I can just imagine Lucio Fulci watching Flashdance and saying to himself "You know what this could use? About five or six murder scenes."  The result is Murder Rock, which brazenly copies not only Flashdance, but also Fame and When a Stranger Calls, among other movies. Who can blame him for wanting to capitalize on a phenomenon? The result is a crazy mishmash that could only have come from Lucio Fulci. The man was never known for restraint, after all.  But just because the movie is a derivative mess and doesn't make any sense doesn't mean that it isn't wildly entertaining.

  • Keith Emerson (of Emerson Lake & Palmer) composed the songs and the synth-based score.
  • Janice (Carla Buzzanca) must be a steel town girl on a Saturday night, because she performs a solo spotlight dance at a nightclub that copies directly from Flashdance. They spray her down with water. She does the trademark running-in-place move. She does the whipping-her-hair-back-and-forth move. I just wish the music were half as good as "Maniac."
  • Candice's nightmare sequence, where she is being chased in slow motion down the wide hallway of a modern building by a hat pin-wielding George is clearly an homage to the dream sequence from The Red Queen Kills Seven Times.
  • To rally the dancers after the first murder, Candice gives them a variation on Debbie Allen's famous "This is where you start paying" speech from Fame.
  • If you're a horror fan, you may recognize Olga Karlatos from Lucio Fulci's Zombie. Or if you're a child of the 80's you may recognize her as Prince's mother in Purple Rain, which was released the same year as Murder Rock.
  • Fulci appears in a cameo as Candice's agent.
What the Hell Am I Watching?

Where to start? How about at the opening credits, when we see shots of the New York skyline inter-cut with some kids doing rhythmless disco-breakdance pop-and-lock moves. Enjoy it because we never see those kids again.

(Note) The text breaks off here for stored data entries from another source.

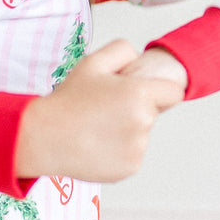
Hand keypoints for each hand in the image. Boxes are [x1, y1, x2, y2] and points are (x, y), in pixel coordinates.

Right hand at [16, 40, 182, 181]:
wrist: (45, 137)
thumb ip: (122, 50)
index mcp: (139, 95)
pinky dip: (118, 152)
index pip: (174, 93)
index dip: (160, 90)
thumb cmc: (67, 101)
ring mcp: (137, 149)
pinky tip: (96, 145)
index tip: (144, 93)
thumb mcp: (92, 63)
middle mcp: (143, 123)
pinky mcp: (129, 168)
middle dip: (136, 110)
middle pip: (153, 114)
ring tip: (96, 129)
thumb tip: (140, 58)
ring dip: (126, 132)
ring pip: (141, 136)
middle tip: (105, 110)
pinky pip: (132, 156)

The choreography is simply awful and consists almost entirely of high kicks, squats, pelvic thrusts, and jazz hands. But everyone treats it like it's a work of genius. Rule number one: you gotta sell it.

Does anyone else think it's weird that Candice, an American who lives in New York, carries her American passport around with her wherever she goes?

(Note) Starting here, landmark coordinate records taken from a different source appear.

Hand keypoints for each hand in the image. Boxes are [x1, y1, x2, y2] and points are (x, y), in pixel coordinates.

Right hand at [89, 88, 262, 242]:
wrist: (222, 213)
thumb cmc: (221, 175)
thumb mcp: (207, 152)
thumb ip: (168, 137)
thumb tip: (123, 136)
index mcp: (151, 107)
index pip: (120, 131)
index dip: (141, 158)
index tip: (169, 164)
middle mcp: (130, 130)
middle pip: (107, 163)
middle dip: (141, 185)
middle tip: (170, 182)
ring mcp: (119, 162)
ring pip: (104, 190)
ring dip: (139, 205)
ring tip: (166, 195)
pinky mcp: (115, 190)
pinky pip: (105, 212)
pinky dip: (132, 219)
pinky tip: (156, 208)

What kind of Chinese restaurant fortune teller flat out calls someone a murderer to his face? And where did he get those fortune telling chopsticks that even have that as an option?

Newsflash: the human heart is not located in the left bewb. Aim that needle a little higher, murderer.

In my favorite scene, Margie tries to kill Candice in the same manner as the murderer, but doesn't have the guts to follow through. Dick stops her just in time... and then nothing happens. I mean, Margie had chloroformed Candice and was discovered by a credible witness, kneeling over her unconscious body with a needle to the chest. Margie clearly had intent to kill. That's attempted murder right there and she just gets to walk free.

Fashion Moment

Let's have a look at those dance costumes. Pure 1980's.

Also, let me just throw this out there...


What? Doesn't everyone wear a bulky ankle-length fur coat when they're bicycling down the streets of New York?